About the job
Contribute to a Safer World.
At TRM Labs, we specialize in cutting-edge blockchain analytics and AI solutions designed to assist law enforcement, national security agencies, financial institutions, and cryptocurrency businesses in identifying, investigating, and preventing crypto-related fraud and financial crimes. Our advanced blockchain intelligence and AI platforms provide essential tools for tracing the flow of funds, detecting illicit activities, building comprehensive cases, and mapping out potential threats. Trusted by top agencies and corporations worldwide, TRM Labs empowers a more secure and reliable environment for everyone.
Join our AI Engineering Team, dedicated to pioneering next-generation AI applications with a focus on Large Language Models (LLMs) and agentic systems. We strive to develop high-performance infrastructure, robust pipelines, and operational tools that facilitate the rapid, safe, and scalable deployment of AI systems.

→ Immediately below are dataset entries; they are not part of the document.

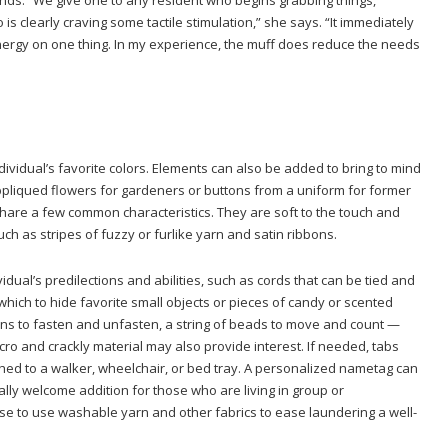
s clearly craving some tactile stimulation,” she says. “It immediately
energy on one thing. In my experience, the muff does reduce the needs
ividual’s favorite colors. Elements can also be added to bring to mind
 appliqued flowers for gardeners or buttons from a uniform for former
hare a few common characteristics. They are soft to the touch and
such as stripes of fuzzy or furlike yarn and satin ribbons.
vidual’s predilections and abilities, such as cords that can be tied and
which to hide favorite small objects or pieces of candy or scented
ons to fasten and unfasten, a string of beads to move and count —
o and crackly material may also provide interest. If needed, tabs
hed to a walker, wheelchair, or bed tray. A personalized nametag can
ly welcome addition for those who are living in group or
 wise to use washable yarn and other fabrics to ease laundering a well-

Our work involves managing petabyte-scale data pipelines, delivering models with millisecond latency, and ensuring the observability and governance required for production-ready AI. We actively evaluate and integrate state-of-the-art tools in the LLM and agent domains—ranging from open-source stacks to vector databases and orchestration tools—to enhance TRM's innovation capabilities.
Your Impact:
Design and implement a robust agentic framework that supports tool usage, context retrieval, memory, and planning.
Create intelligent, modular agents that automate investigative responsibilities and enhance analyst decision-making.
Expand and optimize our LLM infrastructure (e.g., OpenAI, Anthropic, local models), including prompt engineering, RAG, and evaluation cycles.
Develop safe, observable, and auditable agent behaviors to ensure reliability in sensitive environments.
Assess performance based on metrics like reasoning, latency, success rate, and hallucination, iterating improvements based on user feedback and telemetry data.
Foster a culture of ownership, rapid experimentation, and ethical AI practices.
Qualifications:
Solid engineering background with significant experience in backend or systems development (Python preferred).
Practical experience in building LLMs, agents, and tooling frameworks (LangChain, semantic caches, vector databases, etc.).
Proficient with AI operational tooling and frameworks, ensuring effective deployment and management.